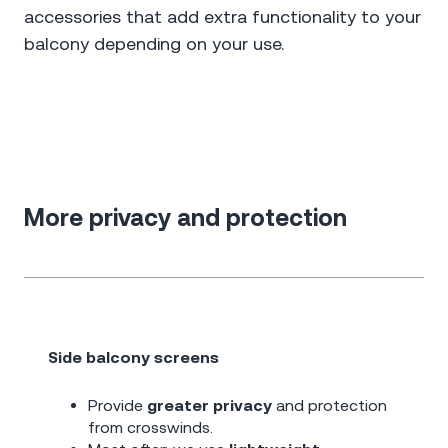
accessories that add extra functionality to your
balcony depending on your use.
More privacy and protection
Side balcony screens
Provide
greater privacy
and protection
from crosswinds.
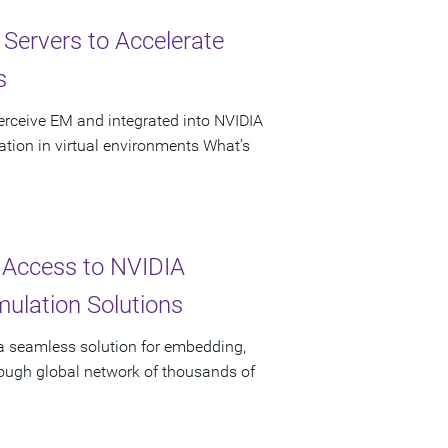
ervers to Accelerate
s
erceive EM and integrated into NVIDIA
tion in virtual environments What’s
 Access to NVIDIA
ulation Solutions
 a seamless solution for embedding,
rough global network of thousands of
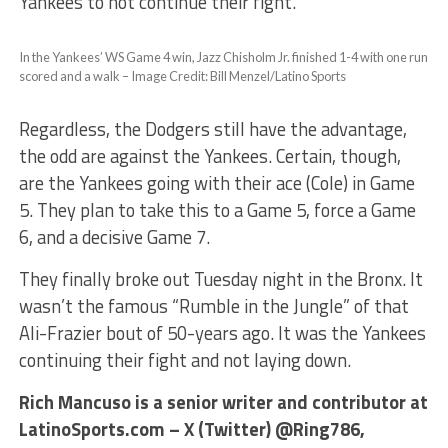
Yankees to not continue their fight.
In the Yankees’ WS Game 4 win, Jazz Chisholm Jr. finished 1-4 with one run
scored and a walk – Image Credit: Bill Menzel/Latino Sports
Regardless, the Dodgers still have the advantage,
the odd are against the Yankees. Certain, though,
are the Yankees going with their ace (Cole) in Game
5. They plan to take this to a Game 5, force a Game
6, and a decisive Game 7.
They finally broke out Tuesday night in the Bronx. It
wasn’t the famous “Rumble in the Jungle” of that
Ali-Frazier bout of 50-years ago. It was the Yankees
continuing their fight and not laying down.
Rich Mancuso is a senior writer and contributor at
LatinoSports.com – X (Twitter) @Ring786,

____

Write out each line again, exactly as it appears above, except for any picture.

## Completed task
accessories that add extra functionality to your
balcony depending on your use.
More privacy and protection
Side balcony screens
Provide
greater privacy
and protection
from crosswinds.
ervers to Accelerate
s
erceive EM and integrated into NVIDIA
tion in virtual environments What’s
 Access to NVIDIA
ulation Solutions
 a seamless solution for embedding,
rough global network of thousands of
Yankees to not continue their fight.
In the Yankees’ WS Game 4 win, Jazz Chisholm Jr. finished 1-4 with one run
scored and a walk – Image Credit: Bill Menzel/Latino Sports
Regardless, the Dodgers still have the advantage,
the odd are against the Yankees. Certain, though,
are the Yankees going with their ace (Cole) in Game
5. They plan to take this to a Game 5, force a Game
6, and a decisive Game 7.
They finally broke out Tuesday night in the Bronx. It
wasn’t the famous “Rumble in the Jungle” of that
Ali-Frazier bout of 50-years ago. It was the Yankees
continuing their fight and not laying down.
Rich Mancuso is a senior writer and contributor at
LatinoSports.com – X (Twitter) @Ring786,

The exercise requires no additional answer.